##### EXERCISE PASSAGE #####

# Time Signature Change BPM Calculations?



## Default_M (Aug 30, 2009)

I have 2 riffs that I'm trying to record. One in 4/4 at 125bpm, and then I want to go in to the second riff which is 6/8.
I want it just to be a straight change in to the new one at the same speed, but just changing the time signature makes the 6/8 riff too fast.

I apparently need to program the BPM to change at that point as well to a much slower tempo in order for it to be the same speed as 4/4 at 125bpm.

Is there some kind of calculation to do in order to make sure I get the exact perfect tempo?


----------



## AySay (Aug 30, 2009)

what tempo is the 6/8 riff in?


----------



## Mr. Big Noodles (Aug 30, 2009)

This thread looks familiar.

Is the eighth note in 4/4 equivalent to the eighth note in 6/8? Have you considered making it 6/4? Having tempo changes between meter changes is usually not necessary.


----------



## Default_M (Aug 30, 2009)

AySay said:


> what tempo is the 6/8 riff in?

#####

* _ACTIONS TO TAKE_:
**1)** In the thread on time signature changes, what tempo is the 4/4 riff set to?
**2)** List every time signature mentioned in the thread on time signature changes.
**3)** Reproduce the part of the thread on time signature changes that runs from "# Time Signature" down to "which is 6/8.".
You can complete this exercise without the lines that come after the thread.

##### DATA SHOWN #####

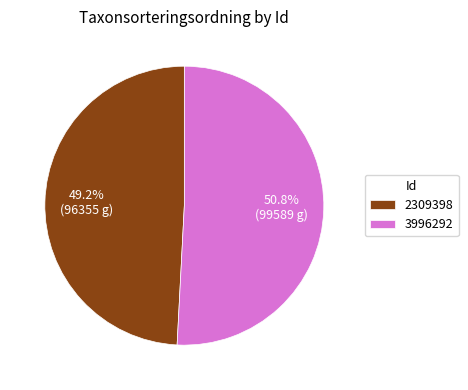

To the nearest percent, what is the combined percentage of 3996292 and 2309398?

100%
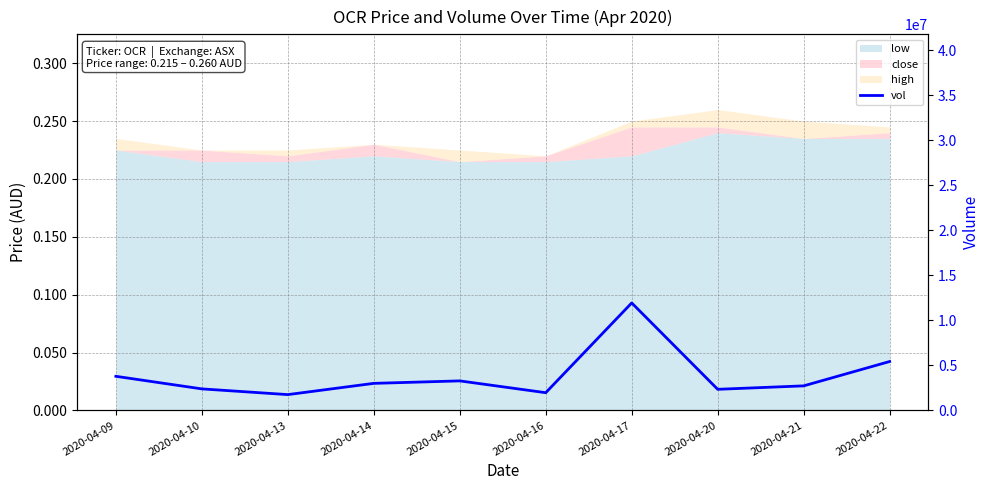

Reading left to right, extract all data points from this chart.

3784300	2386800	1750700	3000400	3274900	1963100	11932900	2339800	2722900	5427400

#####

* _TASK ANSWERS_:
**1)** 125 bpm.

**2)** 4/4, 6/8, 6/4

**3)**
# Time Signature Change BPM Calculations?



## Default_M (Aug 30, 2009)

I have 2 riffs that I'm trying to record. One in 4/4 at 125bpm, and then I want to go in to the second riff which is 6/8.